Aim of the exercise: Retype all entries exactly, skipping pictures.

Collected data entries
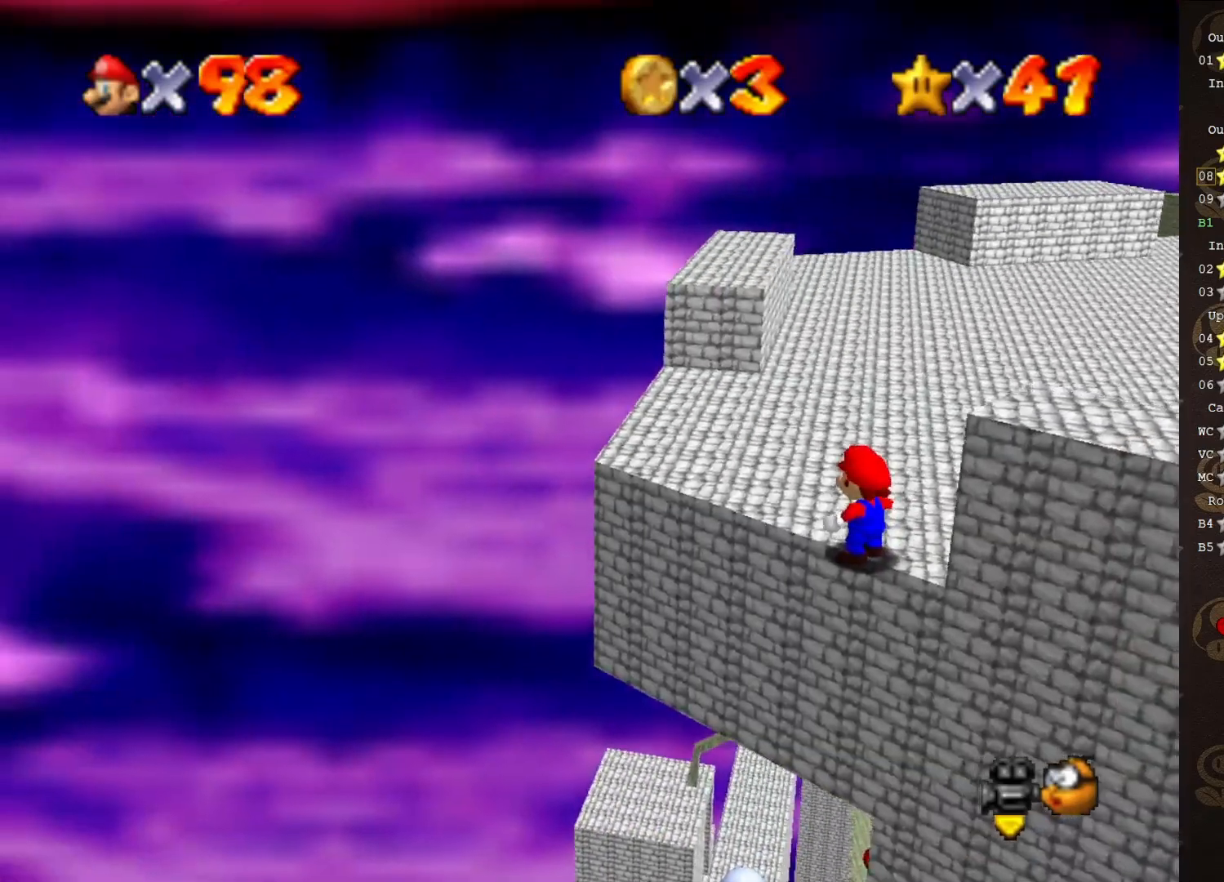
{"buttons": [], "left_stick": "center", "events": [[167, "A", "down"], [217, "A", "up"], [300, "left_stick", "up-right"], [483, "left_stick", "center"]]}
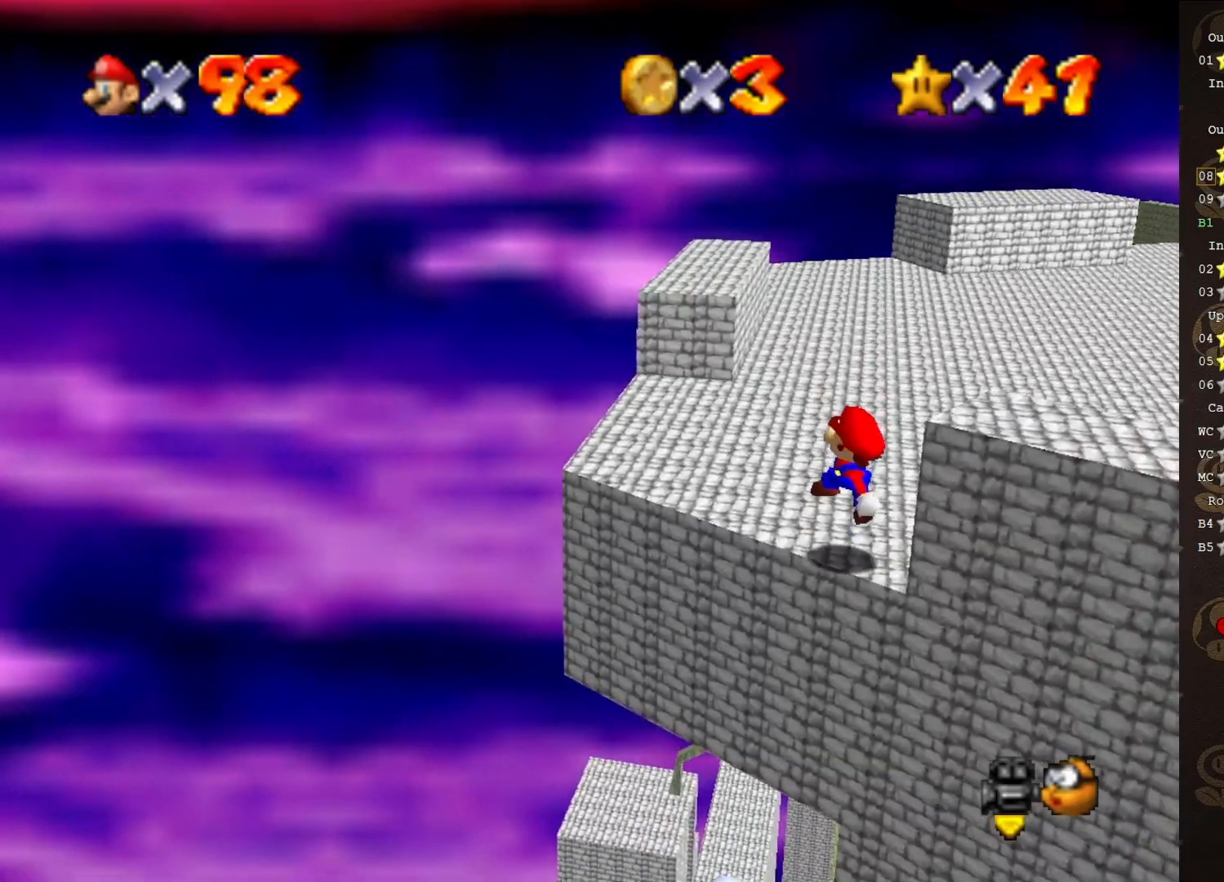
{"buttons": [], "left_stick": "center", "events": [[200, "left_stick", "left"], [267, "A", "down"], [333, "B", "down"], [367, "left_stick", "center"], [383, "A", "up"], [417, "B", "up"]]}
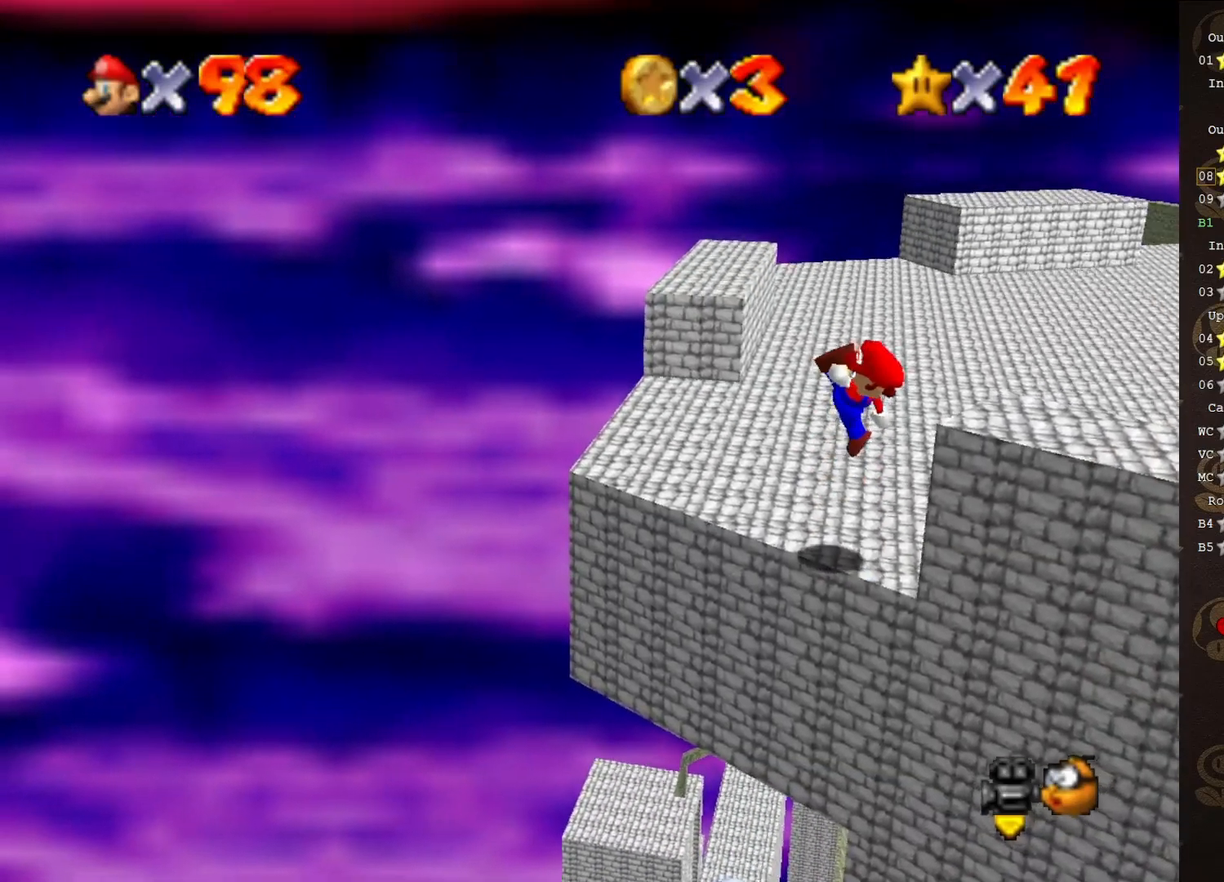
{"buttons": [], "left_stick": "center", "events": [[33, "C_LEFT", "down"], [100, "C_LEFT", "up"]]}
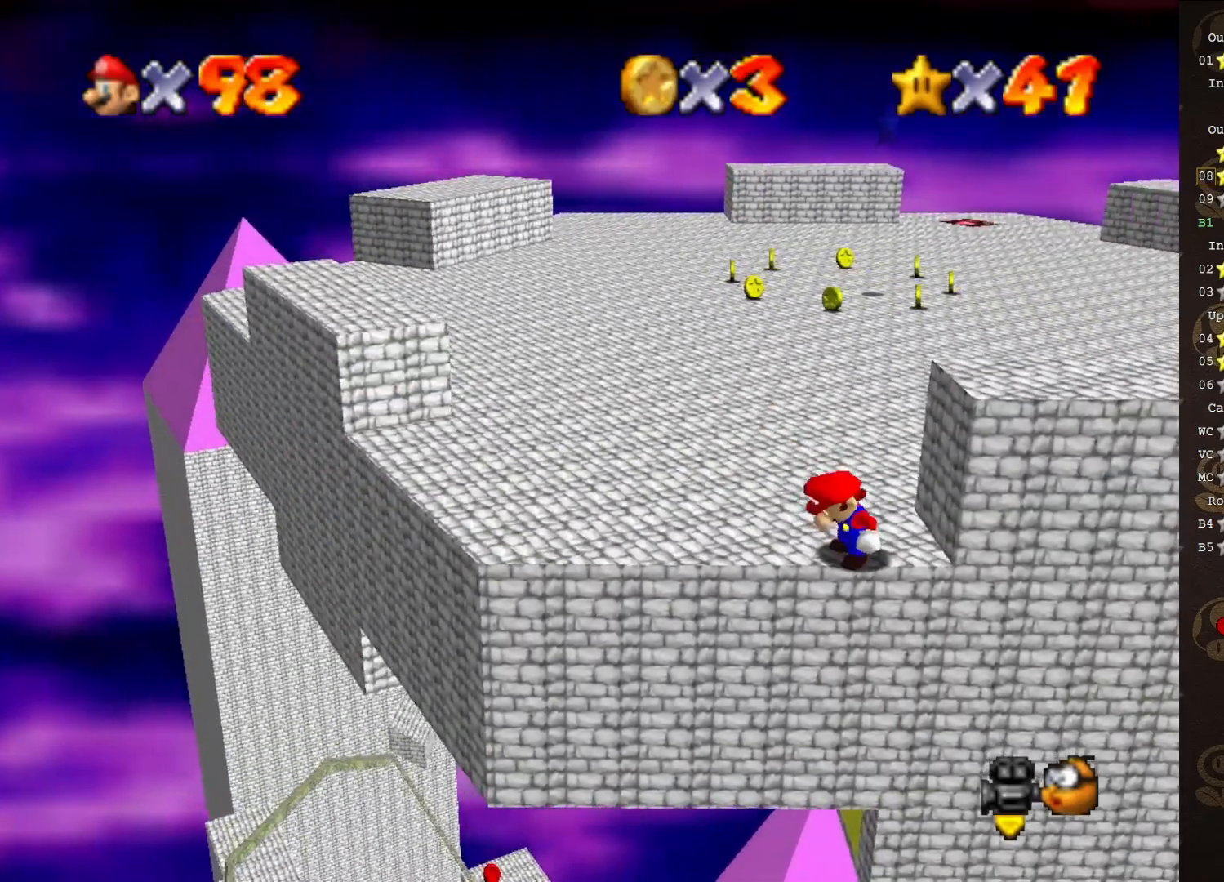
{"buttons": [], "left_stick": "center", "events": [[17, "A", "down"], [67, "A", "up"], [133, "left_stick", "up-right"], [317, "left_stick", "center"]]}
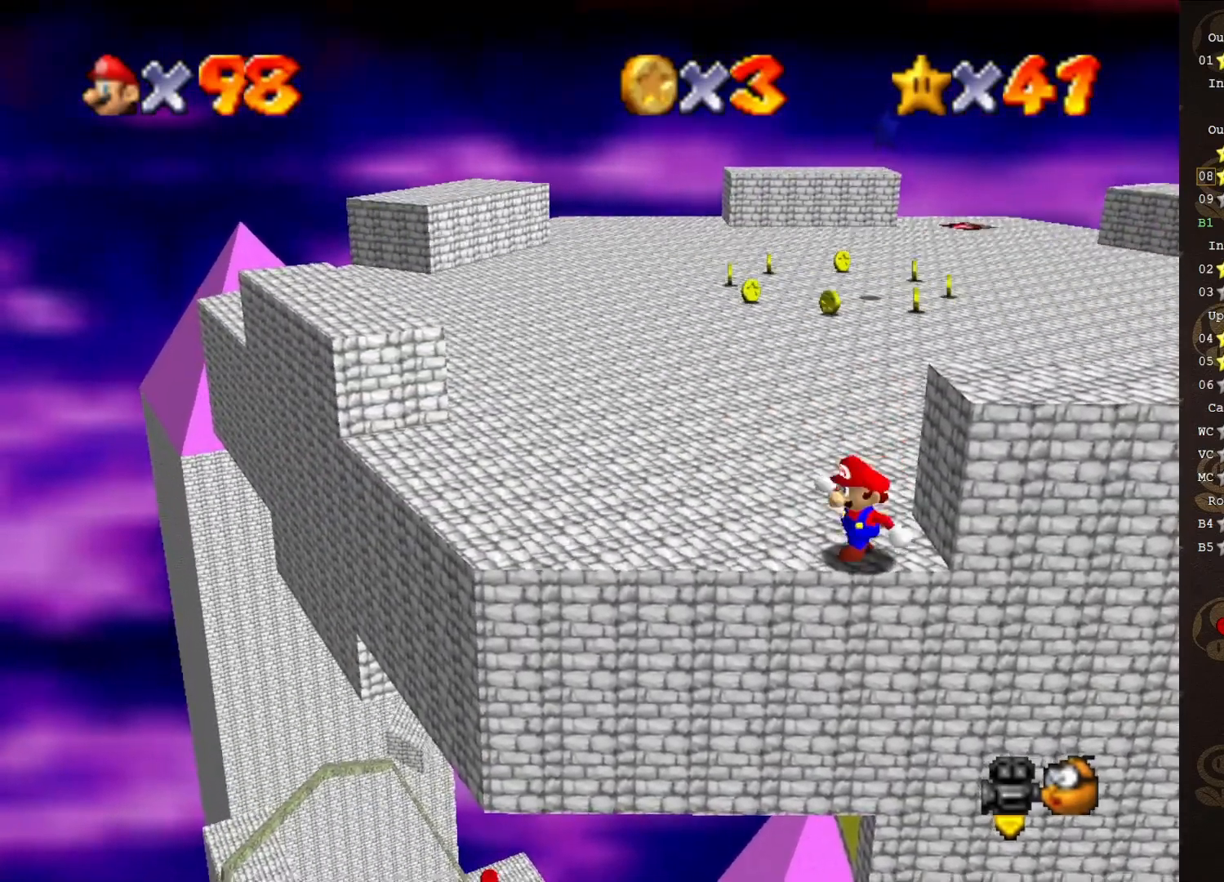
{"buttons": ["A"], "left_stick": "center", "events": [[50, "A", "down"], [67, "left_stick", "down"], [200, "left_stick", "down-right"], [500, "left_stick", "center"]]}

Response for this exercise:
{"buttons": [], "left_stick": "center", "events": [[167, "A", "down"], [217, "A", "up"], [300, "left_stick", "up-right"], [483, "left_stick", "center"]]}
{"buttons": [], "left_stick": "center", "events": [[200, "left_stick", "left"], [267, "A", "down"], [333, "B", "down"], [367, "left_stick", "center"], [383, "A", "up"], [417, "B", "up"]]}
{"buttons": [], "left_stick": "center", "events": [[33, "C_LEFT", "down"], [100, "C_LEFT", "up"]]}
{"buttons": [], "left_stick": "center", "events": [[17, "A", "down"], [67, "A", "up"], [133, "left_stick", "up-right"], [317, "left_stick", "center"]]}
{"buttons": ["A"], "left_stick": "center", "events": [[50, "A", "down"], [67, "left_stick", "down"], [200, "left_stick", "down-right"], [500, "left_stick", "center"]]}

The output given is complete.